● **Exercise materials**
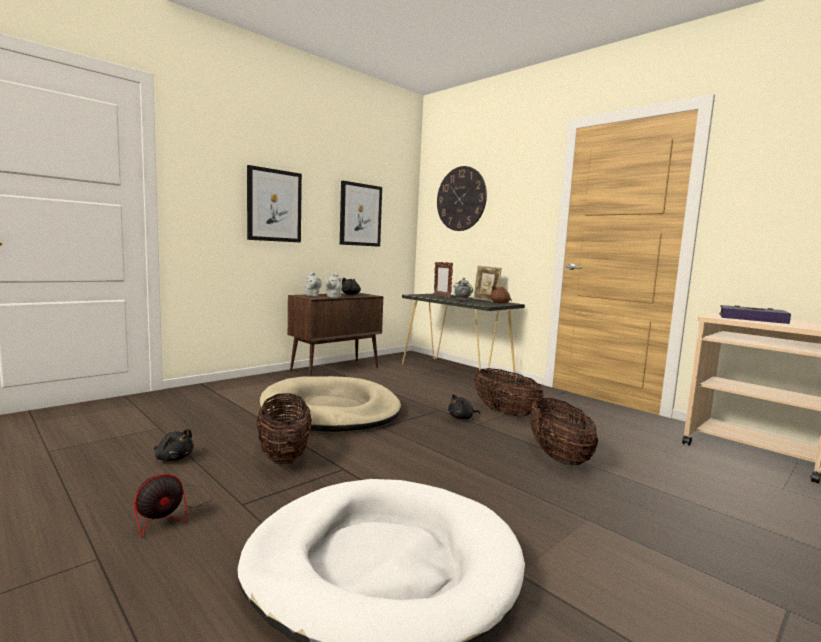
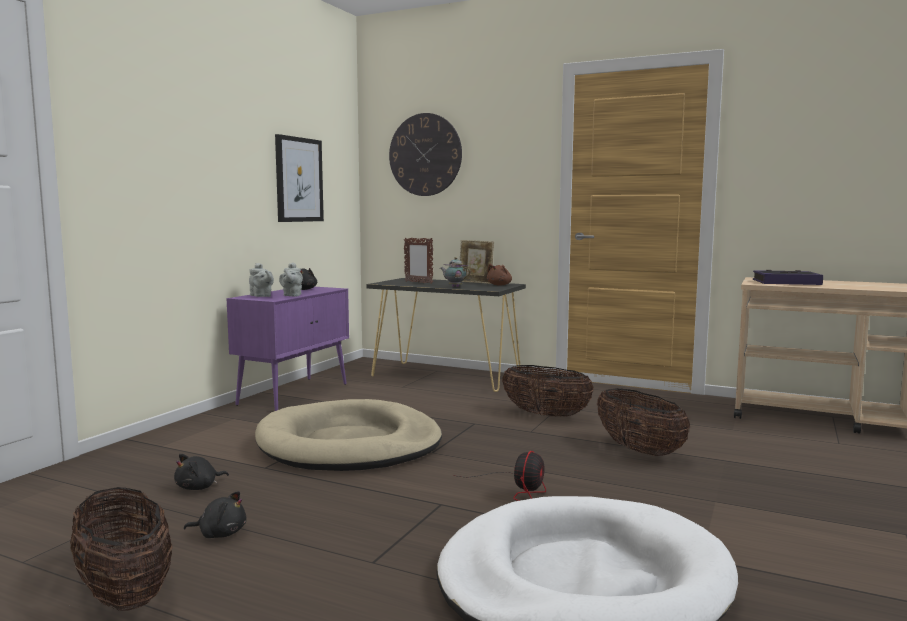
camera: 20 degrees left, 0 degrees up
fan [133,474,212,538] -> fan moved to [453,451,546,501]
picture [247,165,302,243] -> none
basket [256,394,312,465] -> basket moved to [70,487,173,611]
brown cabinet [288,293,383,377] -> purple cabinet [226,287,349,411]
black plush toy [448,394,480,419] -> black plush toy moved to [174,454,229,490]

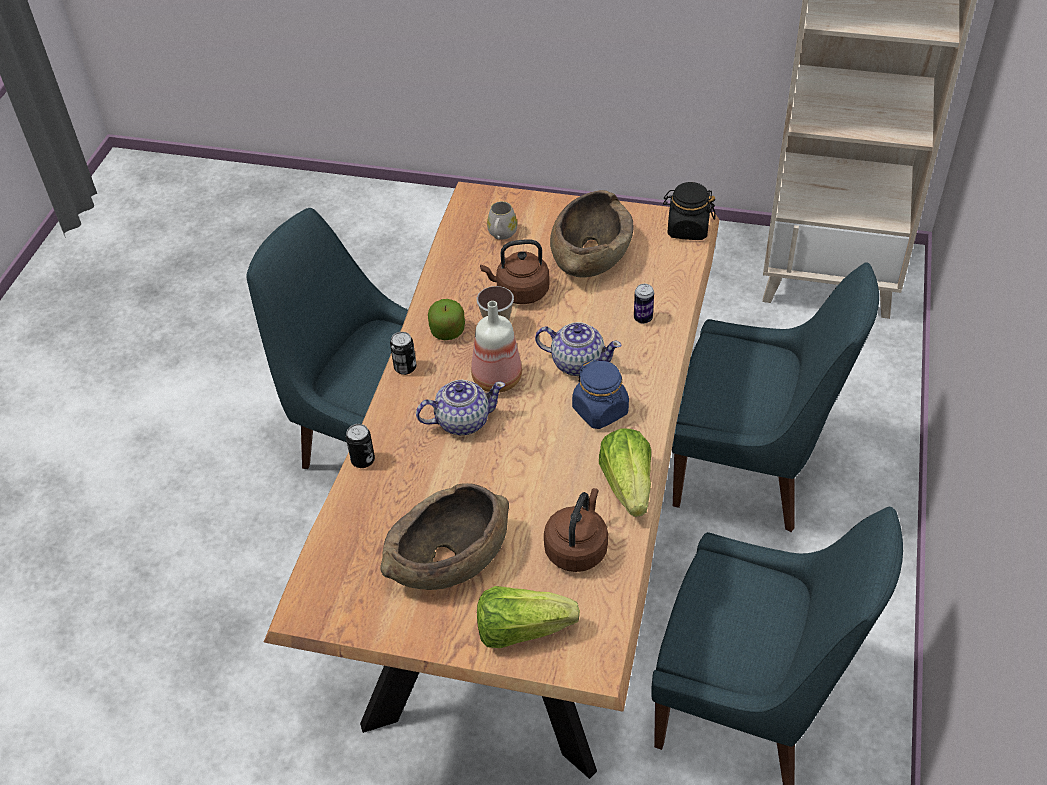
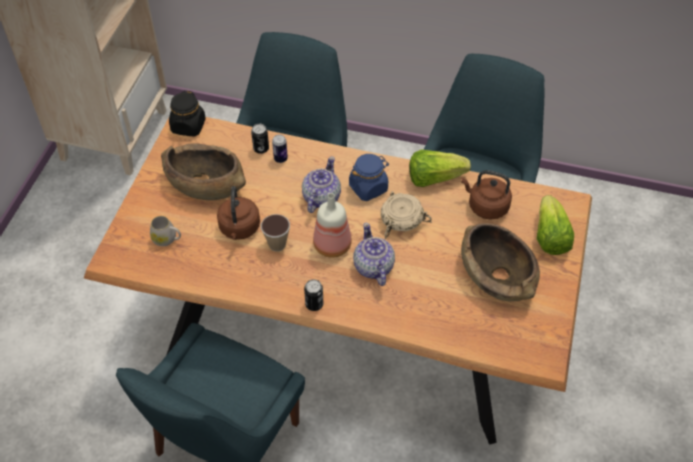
camera: 90 degrees left, 5 degrees up
can [346,424,375,468] -> can moved to [251,124,269,154]
apple [428,299,465,340] -> none
none -> beige bowl [381,191,432,240]

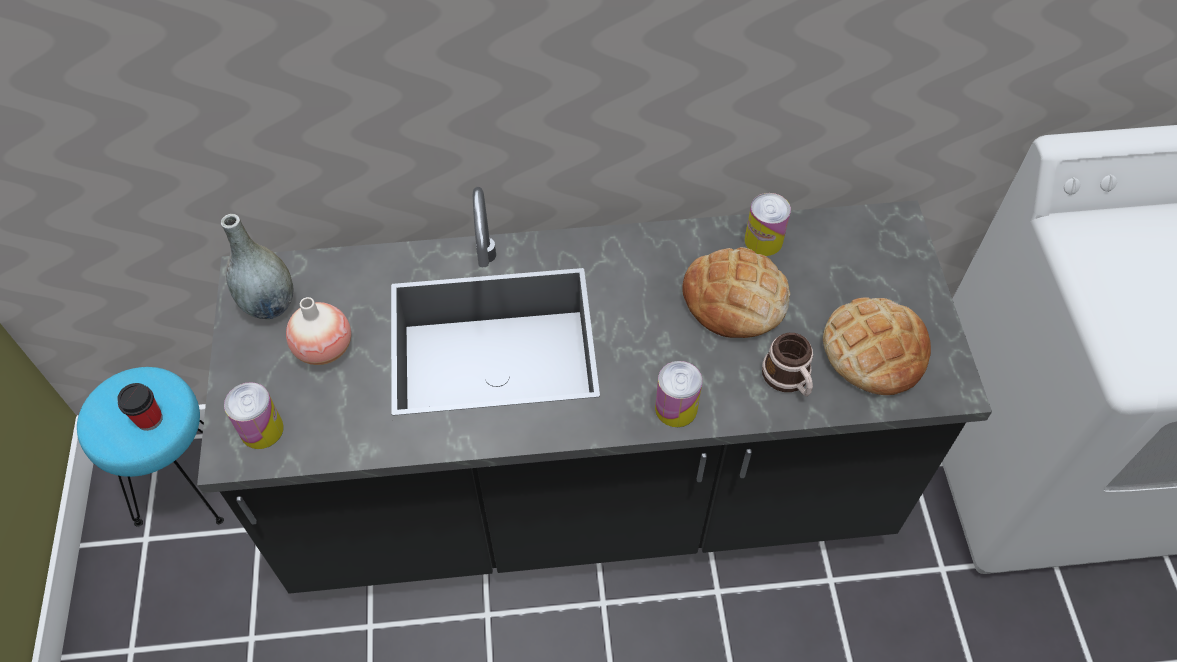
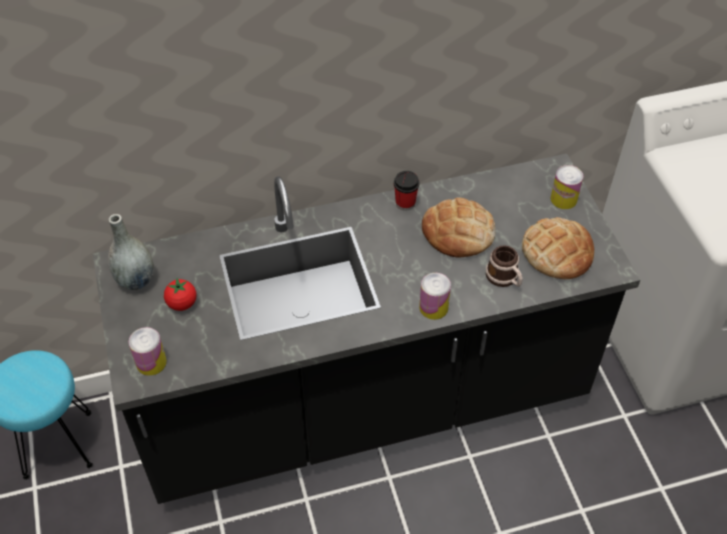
camera: 10 degrees left, 5 degrees down
cup [117,383,163,431] -> cup moved to [394,171,419,211]
vase [286,297,351,365] -> tomato [164,278,197,311]
can [745,193,791,256] -> can moved to [550,165,583,209]

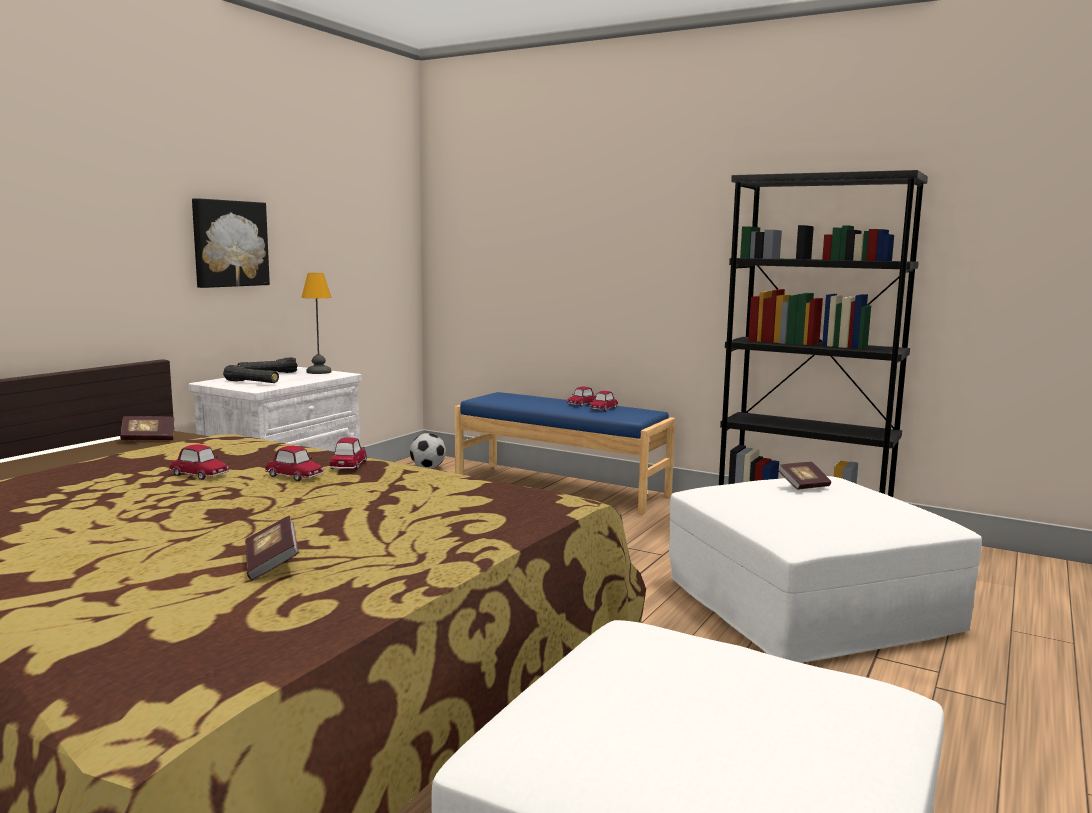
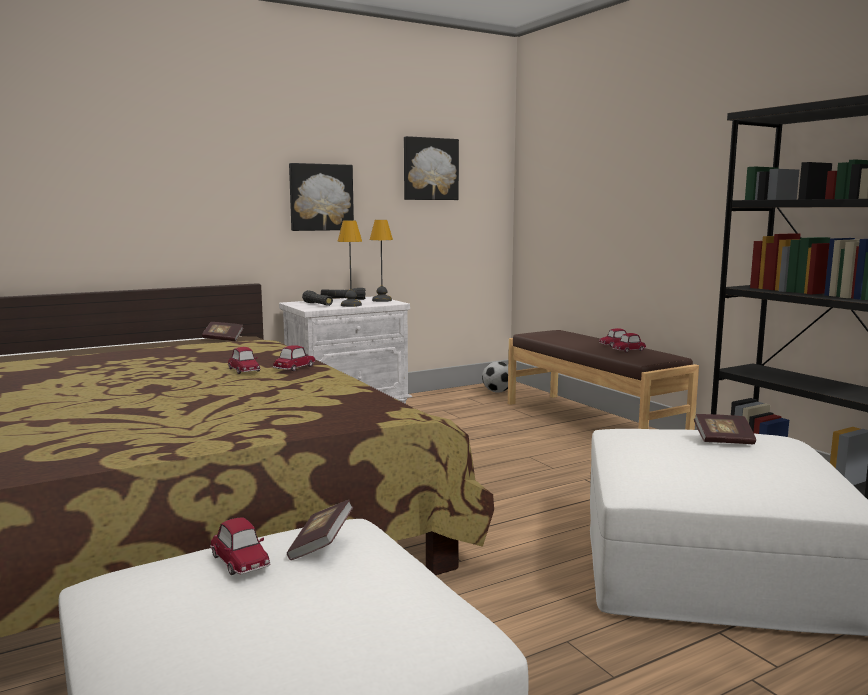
camera: 30 degrees right, 0 degrees up
toy car [169,444,229,480] -> toy car moved to [210,517,270,575]
book [245,515,299,580] -> book moved to [287,500,353,560]
blue bench [455,392,675,514] -> brown bench [508,330,699,430]
none -> table lamp [337,220,362,307]
none -> picture [404,136,459,200]

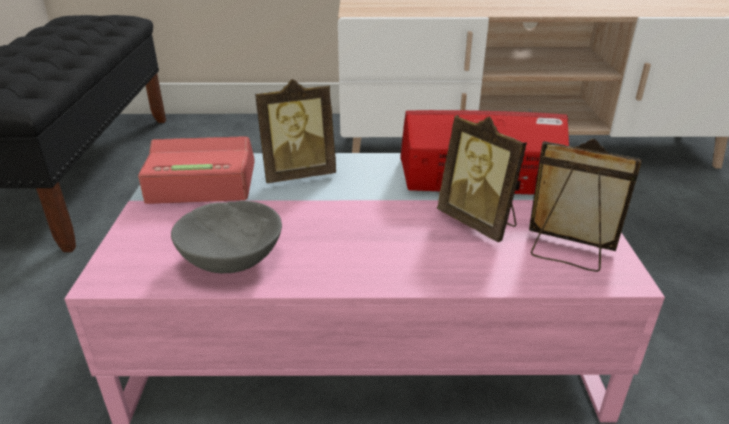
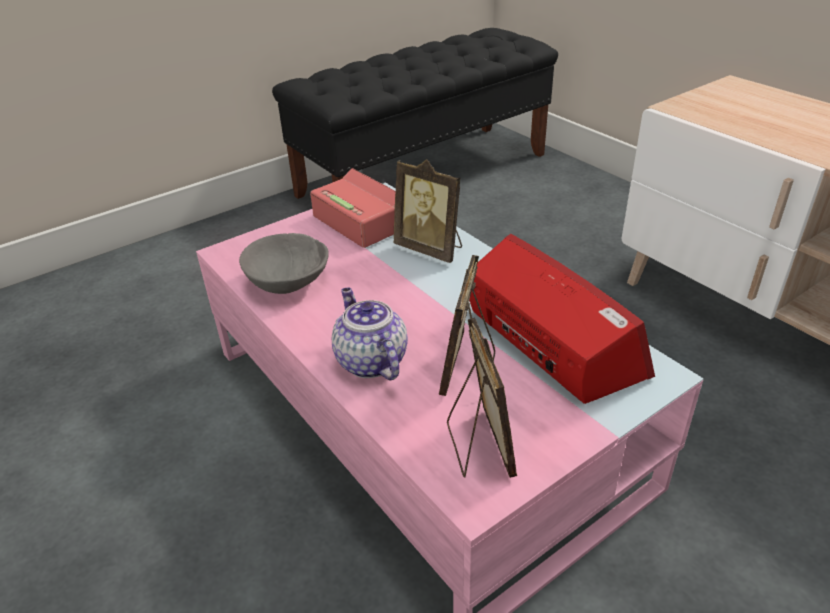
camera: 55 degrees right, 5 degrees up
none -> teapot [332,288,408,380]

● **Task prompt**
Where an entry includes a picture, drop it, and print the rest of the material word for word.

● **Task output**
camera: 20 degrees left, 0 degrees up
fan [133,474,212,538] -> fan moved to [453,451,546,501]
picture [247,165,302,243] -> none
basket [256,394,312,465] -> basket moved to [70,487,173,611]
brown cabinet [288,293,383,377] -> purple cabinet [226,287,349,411]
black plush toy [448,394,480,419] -> black plush toy moved to [174,454,229,490]

camera: 90 degrees left, 5 degrees up
can [346,424,375,468] -> can moved to [251,124,269,154]
apple [428,299,465,340] -> none
none -> beige bowl [381,191,432,240]

camera: 10 degrees left, 5 degrees down
cup [117,383,163,431] -> cup moved to [394,171,419,211]
vase [286,297,351,365] -> tomato [164,278,197,311]
can [745,193,791,256] -> can moved to [550,165,583,209]

camera: 30 degrees right, 0 degrees up
toy car [169,444,229,480] -> toy car moved to [210,517,270,575]
book [245,515,299,580] -> book moved to [287,500,353,560]
blue bench [455,392,675,514] -> brown bench [508,330,699,430]
none -> table lamp [337,220,362,307]
none -> picture [404,136,459,200]

camera: 55 degrees right, 5 degrees up
none -> teapot [332,288,408,380]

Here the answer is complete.